◆ Task material:
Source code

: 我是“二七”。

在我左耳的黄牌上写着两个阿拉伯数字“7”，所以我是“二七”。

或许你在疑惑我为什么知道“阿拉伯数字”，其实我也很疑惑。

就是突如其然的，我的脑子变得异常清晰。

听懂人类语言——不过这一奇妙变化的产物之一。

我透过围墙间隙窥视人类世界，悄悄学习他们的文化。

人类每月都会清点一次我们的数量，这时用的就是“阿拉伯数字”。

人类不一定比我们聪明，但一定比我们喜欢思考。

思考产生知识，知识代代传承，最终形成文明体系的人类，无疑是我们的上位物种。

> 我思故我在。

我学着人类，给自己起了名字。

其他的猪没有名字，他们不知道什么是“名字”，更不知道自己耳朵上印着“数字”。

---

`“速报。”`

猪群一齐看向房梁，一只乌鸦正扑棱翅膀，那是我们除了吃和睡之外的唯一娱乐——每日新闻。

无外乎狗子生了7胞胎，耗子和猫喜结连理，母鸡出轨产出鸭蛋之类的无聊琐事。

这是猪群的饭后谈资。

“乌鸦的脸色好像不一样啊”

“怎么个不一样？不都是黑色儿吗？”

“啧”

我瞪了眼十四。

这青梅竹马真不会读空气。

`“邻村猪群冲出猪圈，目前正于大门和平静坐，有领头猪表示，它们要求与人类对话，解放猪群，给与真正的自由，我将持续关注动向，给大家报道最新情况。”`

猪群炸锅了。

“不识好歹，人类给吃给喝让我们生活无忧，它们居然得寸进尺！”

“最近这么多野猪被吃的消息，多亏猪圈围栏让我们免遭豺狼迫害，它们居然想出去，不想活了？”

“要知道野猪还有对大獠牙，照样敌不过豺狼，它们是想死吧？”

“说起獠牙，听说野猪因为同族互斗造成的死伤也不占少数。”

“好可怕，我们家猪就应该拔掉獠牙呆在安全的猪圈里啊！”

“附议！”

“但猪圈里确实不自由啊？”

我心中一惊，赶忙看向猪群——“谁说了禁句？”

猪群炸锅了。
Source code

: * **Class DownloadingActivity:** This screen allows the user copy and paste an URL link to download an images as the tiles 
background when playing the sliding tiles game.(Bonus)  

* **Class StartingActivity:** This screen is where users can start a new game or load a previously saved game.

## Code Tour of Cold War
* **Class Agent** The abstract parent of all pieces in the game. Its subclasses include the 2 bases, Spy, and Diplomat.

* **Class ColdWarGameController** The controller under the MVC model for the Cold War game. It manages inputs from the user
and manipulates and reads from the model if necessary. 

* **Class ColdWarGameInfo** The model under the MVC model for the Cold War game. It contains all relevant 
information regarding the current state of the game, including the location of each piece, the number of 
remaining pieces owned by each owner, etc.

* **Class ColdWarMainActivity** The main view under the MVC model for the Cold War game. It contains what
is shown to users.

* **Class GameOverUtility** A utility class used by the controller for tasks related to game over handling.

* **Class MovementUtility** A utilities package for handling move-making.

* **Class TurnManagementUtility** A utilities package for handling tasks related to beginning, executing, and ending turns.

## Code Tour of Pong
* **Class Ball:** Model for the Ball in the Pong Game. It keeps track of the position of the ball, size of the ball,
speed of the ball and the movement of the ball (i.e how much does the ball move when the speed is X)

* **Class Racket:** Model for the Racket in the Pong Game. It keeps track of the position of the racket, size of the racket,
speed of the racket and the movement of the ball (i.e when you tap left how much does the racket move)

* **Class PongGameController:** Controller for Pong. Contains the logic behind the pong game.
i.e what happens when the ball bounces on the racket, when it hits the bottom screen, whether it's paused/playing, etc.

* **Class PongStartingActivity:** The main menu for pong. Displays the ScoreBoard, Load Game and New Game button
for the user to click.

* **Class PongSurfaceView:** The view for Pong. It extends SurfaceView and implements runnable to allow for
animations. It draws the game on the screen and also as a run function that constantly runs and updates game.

◆ Problem statement:
Count the lines in the listing above that contain the word "This", matching case exactly. Give only the number.

◆ Exercise response:
2